Hal lain adalan harus menghitung biaya untuk tiga kegiatan utama pemerintah daerah. Pertama, pemenuhan alat kesehatan, kedua menghidupkan industri yang mendukung kegiatan pembatasan atau penanganan COVID-19, serta kebutuhan layanan dasar melalui bantuan sosial bagi masyarakat.
“Anggaran ini sudah diinstruksikan oleh Menteri Dalam Negeri, juga berdasarkan dengan surat edaran yang sudah dikeluarkan oleh Menteri Dalam Negeri. Anggaran ini harus dinyatakan dalam komitmen anggaran yang sudah diwujudkan dalam perubahan alokasi,” ujar Safrizal.
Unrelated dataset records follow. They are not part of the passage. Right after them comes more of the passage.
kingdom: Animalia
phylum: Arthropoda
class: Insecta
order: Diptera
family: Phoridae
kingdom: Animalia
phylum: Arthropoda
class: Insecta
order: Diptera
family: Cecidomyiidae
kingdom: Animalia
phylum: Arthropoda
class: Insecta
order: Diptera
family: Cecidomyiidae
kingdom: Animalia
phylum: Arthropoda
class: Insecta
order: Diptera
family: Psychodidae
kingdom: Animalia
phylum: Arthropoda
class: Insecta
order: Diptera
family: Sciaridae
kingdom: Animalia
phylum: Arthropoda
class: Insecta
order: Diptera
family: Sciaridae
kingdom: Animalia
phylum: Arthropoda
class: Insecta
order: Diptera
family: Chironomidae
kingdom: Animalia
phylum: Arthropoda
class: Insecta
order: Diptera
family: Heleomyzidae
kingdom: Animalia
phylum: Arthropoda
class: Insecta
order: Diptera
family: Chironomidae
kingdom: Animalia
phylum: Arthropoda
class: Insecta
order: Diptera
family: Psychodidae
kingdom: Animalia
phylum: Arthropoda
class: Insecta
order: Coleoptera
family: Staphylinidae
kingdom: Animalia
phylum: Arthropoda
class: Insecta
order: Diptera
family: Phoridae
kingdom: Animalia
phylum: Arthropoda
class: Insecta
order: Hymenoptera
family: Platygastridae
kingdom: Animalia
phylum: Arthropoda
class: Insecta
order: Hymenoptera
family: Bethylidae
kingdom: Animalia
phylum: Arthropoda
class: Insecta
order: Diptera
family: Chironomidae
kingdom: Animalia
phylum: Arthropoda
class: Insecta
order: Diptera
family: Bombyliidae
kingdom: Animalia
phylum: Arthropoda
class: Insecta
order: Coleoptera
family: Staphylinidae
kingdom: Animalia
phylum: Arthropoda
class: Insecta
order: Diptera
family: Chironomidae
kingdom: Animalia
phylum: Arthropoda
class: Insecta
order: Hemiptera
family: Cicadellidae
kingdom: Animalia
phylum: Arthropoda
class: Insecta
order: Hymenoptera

Selain hal-hal tersebut, pemerintah daerah juga harus menyiapkan operasionalisasi jaringan pengamanan sosial. Oleh karenanya, sebelum diajukan, pemerintah daerah dapat berkoordinasi dengan aparat penegak hukum.
“Menkes dalam hal ini yang akan menetapkan proses penetapan PSBB ini nanti akan berkoordinasi dan mendapat pertimbangan dari Ketua Gugus Tugas Pusat, serta mendapat pertimbangan dari tim pertimbangan, sebagaimana disebutkan dalam pasal 8 Permenkes nomor 9,” bebernya.
Jika kondisi yang diajukan sudah memenuhi syarat, paling lama dua hari setelah prasyarat diajukan, akan diterbitkan penetapan. Namun, jika prasyarat dan kondisi yang disyaratkan masih mendapat kekurangan, maka Menteri Kesehatan dapat mengembalikan untuk diperbaiki data-data dukungnya.
Kemudian, setelah mendapat pertimbangan dari ketua pelaksana gugus tugas, dan pertimbangan dari dewan pertimbangan, maka kepala daerah dapat langsung memberlakukan PSBB.
“Kami juga menyampaikan bahwa pemberlakuan PSBB sangat berkaitan langsung dengan daerah sekitarnya.Oleh karenanya daerah yang akan memberlakukan PSBB ini harus menghitung, satu hal yang harus dijamin adalah pasokan logistik, pasukan alat-alat, pasokan bahan-bahan dalam rangka penanganan COVID-19 ini tidak terganggu,” kata Safrizal.